J’appelle à un retour aux amitiés dissipées, aussi chastes que dévergondées, celle que partageait Colette avec Annie de Pène, Marguerite Moreno, Musidora. Quator infernal, jeux de jambes sous la table, longs silences : utopie érotique. Celles que nous décrivaient, avec leur inégalable talent de lesbiennes début de siècle, Mireille Havet ou Liane de Pougy dans leurs écrits sulfureux. Gang de femmes solidaires dans l’adversité, lucides, intraitables, carnassières, aux surnoms plus gracieux que nos relents anglo-saxons. « Ma libellule », « mon âme », « mon rayon de lune », c’est ainsi que Liane appelait ses chères et tendres.
ADOLESCENTES RADICALES
La sororité est une notion aseptisée, propre. J’appelle à un retour aux termes souillés, douteux, gourmands. L’amitié féminine est un terrain de subversion vertigineux. Au lieu d’empouvoirement, utilisons les jolis mots. Férocité, indiscipline.
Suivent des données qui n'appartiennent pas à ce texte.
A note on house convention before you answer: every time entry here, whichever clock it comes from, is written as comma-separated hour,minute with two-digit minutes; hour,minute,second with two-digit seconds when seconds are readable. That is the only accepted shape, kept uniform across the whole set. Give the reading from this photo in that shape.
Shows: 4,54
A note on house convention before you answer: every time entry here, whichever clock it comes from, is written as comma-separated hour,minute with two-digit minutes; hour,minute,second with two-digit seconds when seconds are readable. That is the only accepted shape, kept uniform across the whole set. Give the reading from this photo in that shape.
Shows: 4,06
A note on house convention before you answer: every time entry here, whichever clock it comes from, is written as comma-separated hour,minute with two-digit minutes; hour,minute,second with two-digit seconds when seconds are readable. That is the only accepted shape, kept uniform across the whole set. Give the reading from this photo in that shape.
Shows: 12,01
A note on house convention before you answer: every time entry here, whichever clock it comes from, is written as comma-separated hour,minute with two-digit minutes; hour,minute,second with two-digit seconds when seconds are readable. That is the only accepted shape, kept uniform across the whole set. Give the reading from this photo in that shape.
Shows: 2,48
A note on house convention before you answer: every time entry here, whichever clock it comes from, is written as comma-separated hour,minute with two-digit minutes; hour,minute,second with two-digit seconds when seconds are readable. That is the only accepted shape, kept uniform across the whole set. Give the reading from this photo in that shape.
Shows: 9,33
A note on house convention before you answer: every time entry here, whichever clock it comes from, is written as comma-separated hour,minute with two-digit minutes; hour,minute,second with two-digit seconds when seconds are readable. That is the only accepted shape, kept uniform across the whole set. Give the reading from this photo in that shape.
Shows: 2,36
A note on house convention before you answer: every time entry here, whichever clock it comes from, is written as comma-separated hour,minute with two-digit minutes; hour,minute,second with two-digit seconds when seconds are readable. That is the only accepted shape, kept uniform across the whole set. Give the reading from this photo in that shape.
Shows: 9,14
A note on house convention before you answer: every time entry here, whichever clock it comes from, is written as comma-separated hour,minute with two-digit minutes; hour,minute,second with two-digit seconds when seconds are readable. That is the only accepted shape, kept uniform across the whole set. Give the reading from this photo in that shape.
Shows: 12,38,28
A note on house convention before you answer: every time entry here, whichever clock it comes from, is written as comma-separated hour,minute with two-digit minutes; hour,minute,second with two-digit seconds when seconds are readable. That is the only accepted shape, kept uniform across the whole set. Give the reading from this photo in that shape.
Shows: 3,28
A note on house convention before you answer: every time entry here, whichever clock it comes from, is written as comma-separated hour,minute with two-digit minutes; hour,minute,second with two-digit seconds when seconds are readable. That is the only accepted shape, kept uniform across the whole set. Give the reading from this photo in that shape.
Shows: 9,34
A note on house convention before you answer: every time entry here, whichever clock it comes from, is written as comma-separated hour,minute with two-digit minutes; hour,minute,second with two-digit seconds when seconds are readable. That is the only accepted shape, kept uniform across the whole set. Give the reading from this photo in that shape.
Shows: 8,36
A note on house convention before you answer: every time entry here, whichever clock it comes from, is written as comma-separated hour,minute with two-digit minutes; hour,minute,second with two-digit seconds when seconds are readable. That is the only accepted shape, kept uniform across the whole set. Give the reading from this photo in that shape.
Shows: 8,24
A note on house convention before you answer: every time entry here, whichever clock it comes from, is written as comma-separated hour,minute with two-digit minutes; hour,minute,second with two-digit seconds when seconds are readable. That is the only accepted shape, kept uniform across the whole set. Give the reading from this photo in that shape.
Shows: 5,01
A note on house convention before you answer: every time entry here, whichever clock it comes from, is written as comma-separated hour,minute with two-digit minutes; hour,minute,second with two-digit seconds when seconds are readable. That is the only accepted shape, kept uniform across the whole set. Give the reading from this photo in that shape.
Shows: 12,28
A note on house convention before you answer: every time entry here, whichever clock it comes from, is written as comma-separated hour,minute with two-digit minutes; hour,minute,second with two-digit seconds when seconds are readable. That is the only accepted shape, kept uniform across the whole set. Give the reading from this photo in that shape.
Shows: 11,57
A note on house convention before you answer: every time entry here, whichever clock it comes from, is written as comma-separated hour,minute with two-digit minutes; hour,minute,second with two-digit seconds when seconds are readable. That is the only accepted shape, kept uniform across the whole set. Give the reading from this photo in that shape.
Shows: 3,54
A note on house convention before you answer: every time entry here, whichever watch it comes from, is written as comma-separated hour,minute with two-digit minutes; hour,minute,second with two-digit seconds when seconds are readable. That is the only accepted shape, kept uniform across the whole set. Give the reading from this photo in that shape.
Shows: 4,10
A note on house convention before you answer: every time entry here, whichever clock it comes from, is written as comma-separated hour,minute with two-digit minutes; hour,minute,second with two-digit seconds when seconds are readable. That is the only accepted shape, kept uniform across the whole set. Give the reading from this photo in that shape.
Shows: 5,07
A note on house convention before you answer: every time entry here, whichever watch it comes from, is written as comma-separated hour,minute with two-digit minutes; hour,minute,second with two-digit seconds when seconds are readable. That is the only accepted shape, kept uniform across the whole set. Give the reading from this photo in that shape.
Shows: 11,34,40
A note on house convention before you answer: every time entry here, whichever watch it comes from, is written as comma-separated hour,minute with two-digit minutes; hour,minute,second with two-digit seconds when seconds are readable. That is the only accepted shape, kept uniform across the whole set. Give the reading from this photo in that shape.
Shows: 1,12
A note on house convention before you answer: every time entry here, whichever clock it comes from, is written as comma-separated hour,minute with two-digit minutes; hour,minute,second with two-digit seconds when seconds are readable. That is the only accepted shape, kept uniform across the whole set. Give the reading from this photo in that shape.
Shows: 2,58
Revendiquons la cruauté de chatte de Colette, remettons au goût du jour l’amitié intrigante, celle qui gronde en silence et ne baisse pas la garde. Inspirons-nous des sociétés de femmes méditerranéennes, vieilles femmes énervées, adolescentes radicales, cagoles, gorgones, sirènes. Langage impitoyable, place pleinement occupée, sororité dépravée. « La vraie amitié n’a pas besoin de mots pour venir en aide à l’autre. » Colette, évidemment.